→ **Prompt 1**: What does the motor vehicle insurance text give as another name for full coverage insurance?
→ **Prompt 2**: Carry on the motor vehicle insurance text from where it stops.

→ **Selected extract**:
□ □ □ □ □ □ □

Making Sense of Motor Vehicle Insurance

Required by law in almost every jurisdiction on the planet, motor vehicle insurance is something every car and motorcycle owner must have before they hit the road. It’s a fundamental factor for enabling so many people to become drivers.

For most people, car insurance is little more than a monthly payment and a card they carry in their wallets. That is until they’re involved in an accident or caught driving without coverage. At that point, motor vehicle insurance becomes a significant part of their lives. Their choice of coverage – or their choice to go without it – will either come through for them or come back to haunt them.

What’s more, the month-to-month cost of car and motorcycle insurance adds up over time, making it a part of personal finance as much as personal responsibility. With this in mind, let’s break down the basics of motor vehicle insurance in hopes readers can apply that information to their decisions going forward:

What’s the difference between full coverage and liability only?

Also known as comprehensive insurance, full coverage policies exist to provide additional coverage on top of what’s required by law. On the other hand, liability insurance is the “bare minimum” required by the state in which the vehicle is registered.

The difference between full coverage and liability insurance is highlighted by the following hypothetical: let’s say you rear-ended another vehicle because you were looking down at your phone. If you have full coverage, your car’s damage is covered as much as the damage inflicted on the other vehicle. If you have liability only, the damage to your vehicle becomes an out-of-pocket expense.

It’s also worth noting that any car with a lien placed on it – such as those financed with car loans – will have to be covered by a comprehensive policy. That way, if the vehicle gets totaled in an accident, the lienholder isn’t left high and dry. Once the car loan is repaid and the lien is lifted, the owner can change to liability coverage.

What happens if you drive without insurance?

Driving without insurance is against the law in almost every state and country. First-time offenders are usually let go with a hefty fine, but repeat offenders will have their licenses revoked.

□ □ □ □ □ □ □

→ **Supplied entries**:
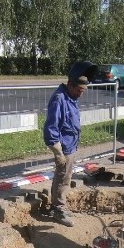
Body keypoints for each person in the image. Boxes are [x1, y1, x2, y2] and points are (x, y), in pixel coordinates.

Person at [43, 61, 96, 227]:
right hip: (63, 147)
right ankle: (58, 209)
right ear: (71, 85)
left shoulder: (70, 97)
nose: (81, 94)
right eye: (79, 90)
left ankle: (60, 204)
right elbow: (51, 127)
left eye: (83, 91)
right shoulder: (59, 99)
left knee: (66, 177)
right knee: (62, 178)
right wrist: (58, 152)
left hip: (70, 145)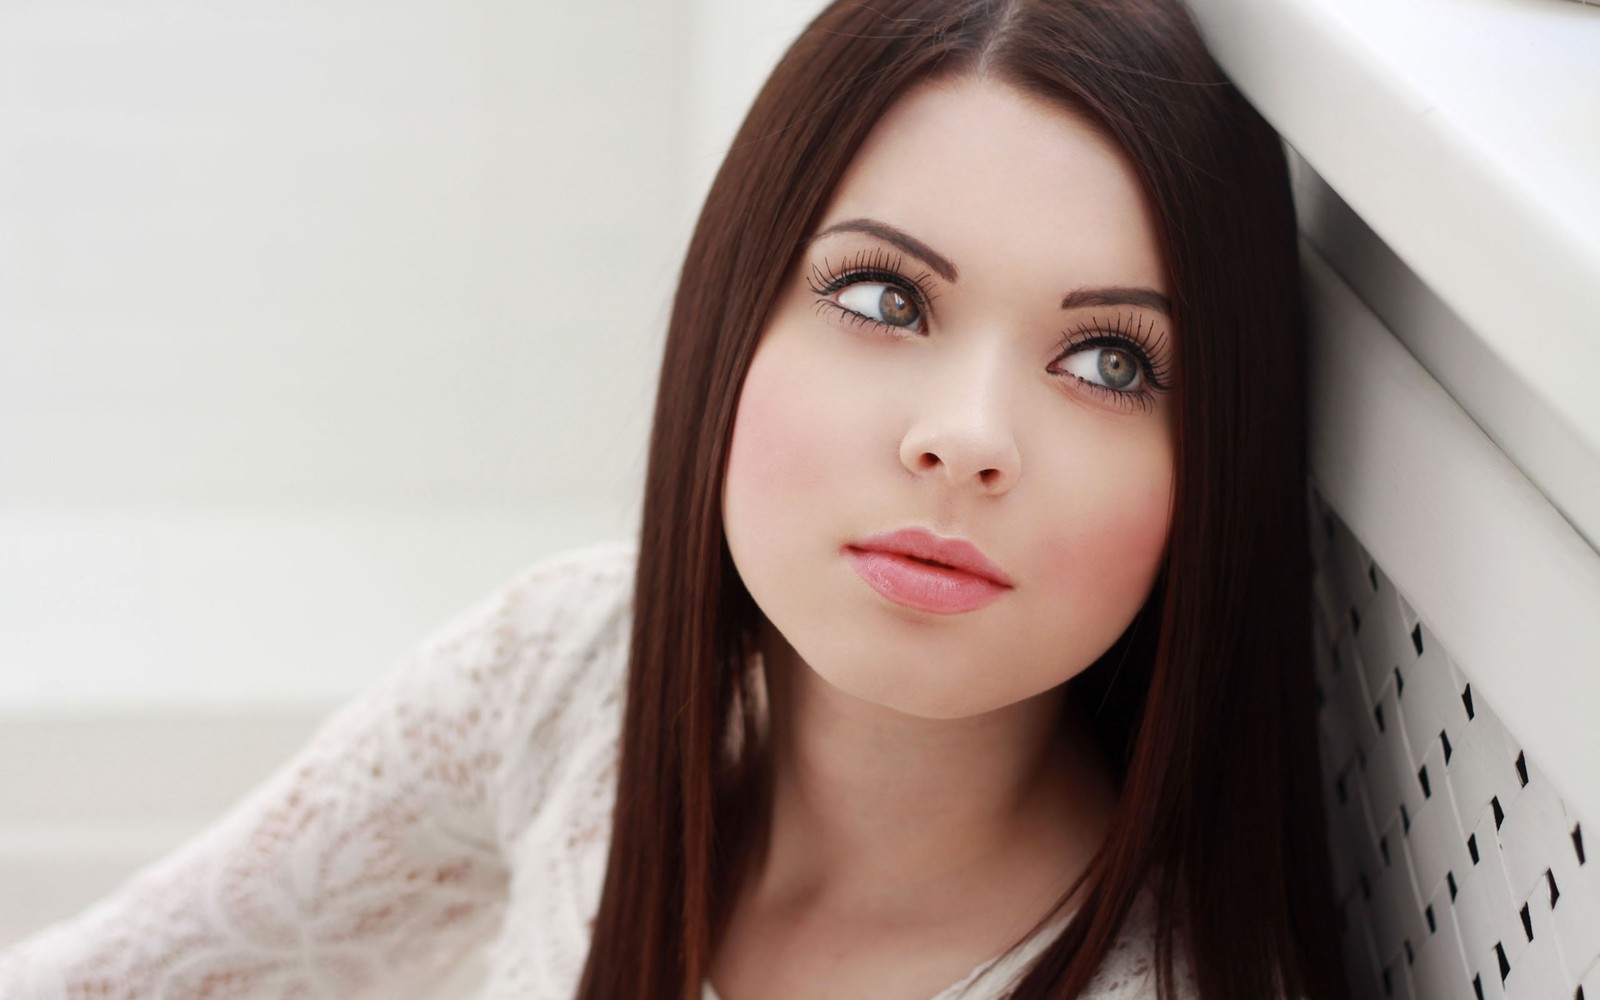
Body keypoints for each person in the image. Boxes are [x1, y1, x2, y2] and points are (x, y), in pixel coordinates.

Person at [0, 0, 1349, 997]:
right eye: (884, 298)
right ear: (733, 317)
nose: (965, 437)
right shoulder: (576, 669)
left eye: (1110, 360)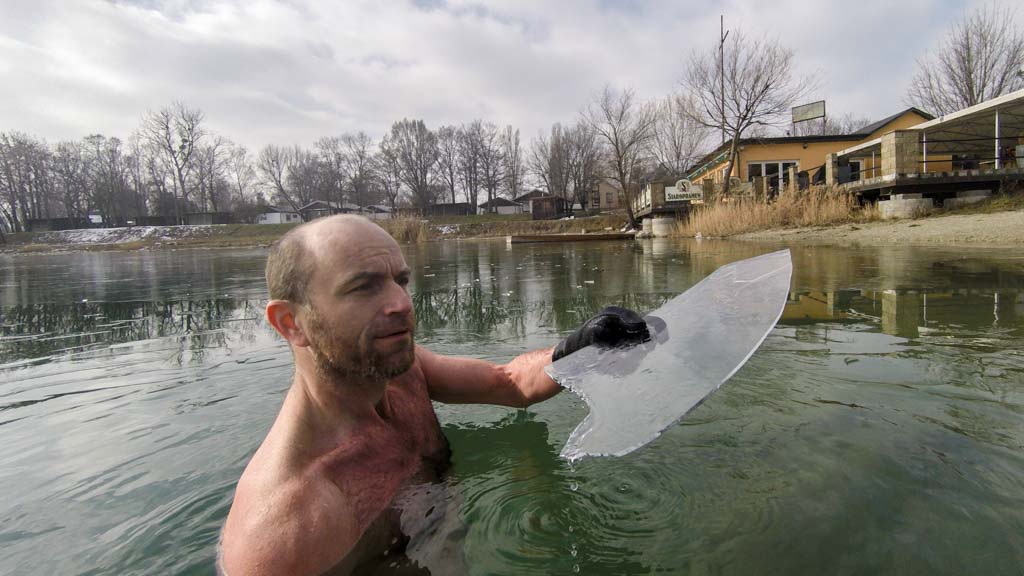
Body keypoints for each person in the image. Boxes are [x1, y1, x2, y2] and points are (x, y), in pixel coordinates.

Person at [219, 215, 648, 575]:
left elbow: (510, 382)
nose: (401, 303)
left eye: (400, 281)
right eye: (363, 287)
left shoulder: (405, 371)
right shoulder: (285, 530)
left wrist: (580, 347)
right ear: (291, 323)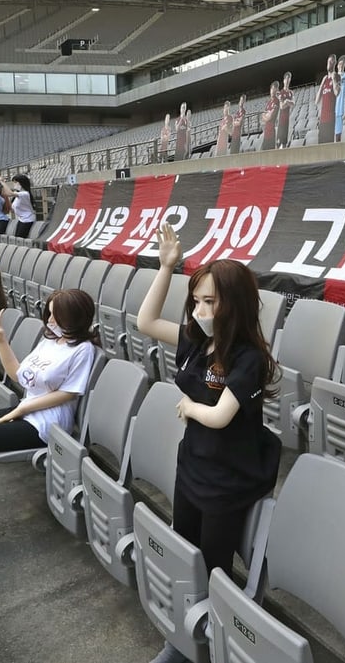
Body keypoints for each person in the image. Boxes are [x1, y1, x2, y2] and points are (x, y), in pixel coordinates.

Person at [138, 223, 282, 663]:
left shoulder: (248, 358)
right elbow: (145, 322)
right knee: (185, 551)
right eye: (196, 301)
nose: (200, 310)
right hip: (194, 464)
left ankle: (209, 643)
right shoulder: (198, 342)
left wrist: (190, 408)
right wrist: (166, 268)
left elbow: (220, 416)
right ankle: (186, 638)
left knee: (214, 565)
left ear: (233, 305)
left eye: (210, 302)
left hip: (229, 475)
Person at [0, 289, 98, 558]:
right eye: (50, 313)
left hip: (47, 423)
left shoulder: (83, 349)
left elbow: (68, 393)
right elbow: (21, 377)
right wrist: (1, 340)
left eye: (58, 315)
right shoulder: (50, 340)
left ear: (76, 317)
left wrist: (21, 408)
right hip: (26, 410)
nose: (51, 320)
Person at [4, 174, 36, 240]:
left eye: (15, 182)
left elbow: (10, 193)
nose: (14, 184)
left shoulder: (25, 194)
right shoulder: (18, 194)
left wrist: (2, 182)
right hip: (21, 219)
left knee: (20, 239)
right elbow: (7, 194)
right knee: (17, 238)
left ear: (21, 183)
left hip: (28, 219)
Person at [316, 54, 338, 144]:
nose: (329, 64)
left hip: (331, 117)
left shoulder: (336, 76)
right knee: (320, 144)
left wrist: (333, 80)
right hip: (323, 118)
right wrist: (321, 84)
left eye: (331, 61)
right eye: (328, 62)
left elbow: (337, 93)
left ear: (334, 63)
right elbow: (316, 101)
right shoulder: (324, 79)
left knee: (328, 144)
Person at [334, 56, 345, 142]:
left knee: (338, 134)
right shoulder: (333, 76)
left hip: (340, 107)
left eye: (342, 64)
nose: (340, 66)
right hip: (332, 107)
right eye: (339, 64)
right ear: (337, 65)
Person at [260, 81, 280, 151]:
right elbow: (263, 116)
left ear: (277, 90)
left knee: (270, 152)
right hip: (266, 130)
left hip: (271, 130)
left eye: (274, 89)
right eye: (271, 89)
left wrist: (266, 115)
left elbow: (270, 117)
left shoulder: (276, 101)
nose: (272, 91)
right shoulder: (269, 102)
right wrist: (266, 115)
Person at [276, 73, 295, 149]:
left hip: (287, 120)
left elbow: (293, 103)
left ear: (290, 80)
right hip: (281, 120)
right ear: (283, 80)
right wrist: (288, 102)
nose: (287, 80)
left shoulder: (291, 92)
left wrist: (286, 101)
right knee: (278, 143)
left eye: (289, 78)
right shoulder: (280, 92)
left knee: (284, 143)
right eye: (286, 79)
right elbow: (282, 106)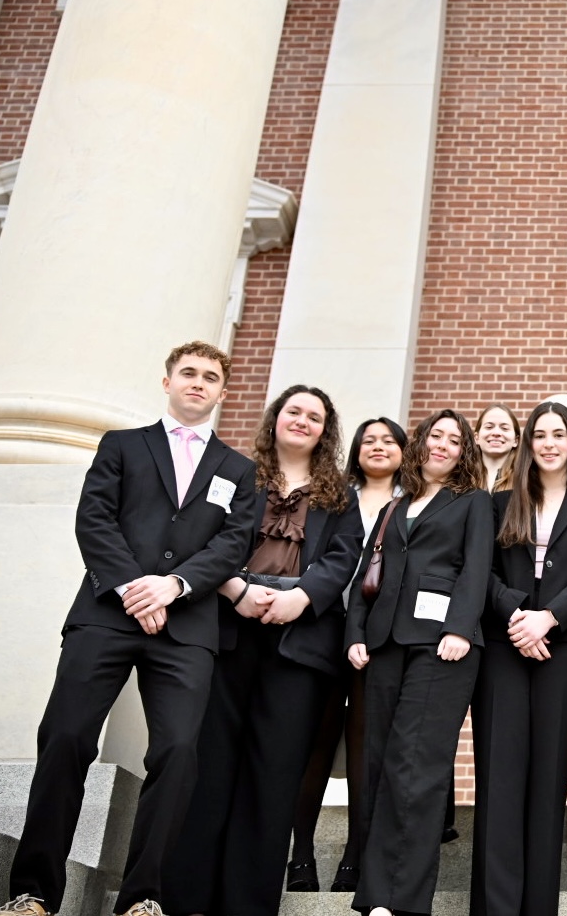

□ □ □ □ □ □ □

→ **Response area 1**: Comprehensive insurance.

→ **Response area 2**:
Getting caught without insurance – or causing an accident without coverage – is guaranteed to cost more than it would to obey the law and drive while insured. Most states require motorists to have an SR22 or SR1P certificate if they’ve been caught more than once driving without insurance. These certificates are issued by insurance companies, most of which will price their premiums higher as a reflection of the added risk.

Simply put, driving without insurance will almost certainly cost you time and money in the long run. If you’re having trouble paying your premiums, talk to your insurance company about ways to lower that price or shop around for a new insurance provider.

Which factors influence price?

The data used to determine the price of a policy varies from one insurance company to another. However, all of them take the driving record into consideration.

Age is another crucial factor that determines how much someone pays for car or motorcycle insurance. Generally speaking, policies get cheaper as people get older.

The type of vehicle is yet another factor that decides the price of an insurance policy. All other things being equal, sports cars or motorcycles will undoubtedly cost more to insure than minivans and sedans. Depending on the company, someone’s ZIP code, credit rating, and grade point average can further influence the cost of motor vehicle insurance.

Car insurance is one thing everyone has, but few rarely think about it for longer than a few minutes. However, given the potential consequences of your car insurance decisions, vehicle coverage is nothing to be taken lightly. The first step towards taking car insurance seriously is to learn more about the variations and variables involved.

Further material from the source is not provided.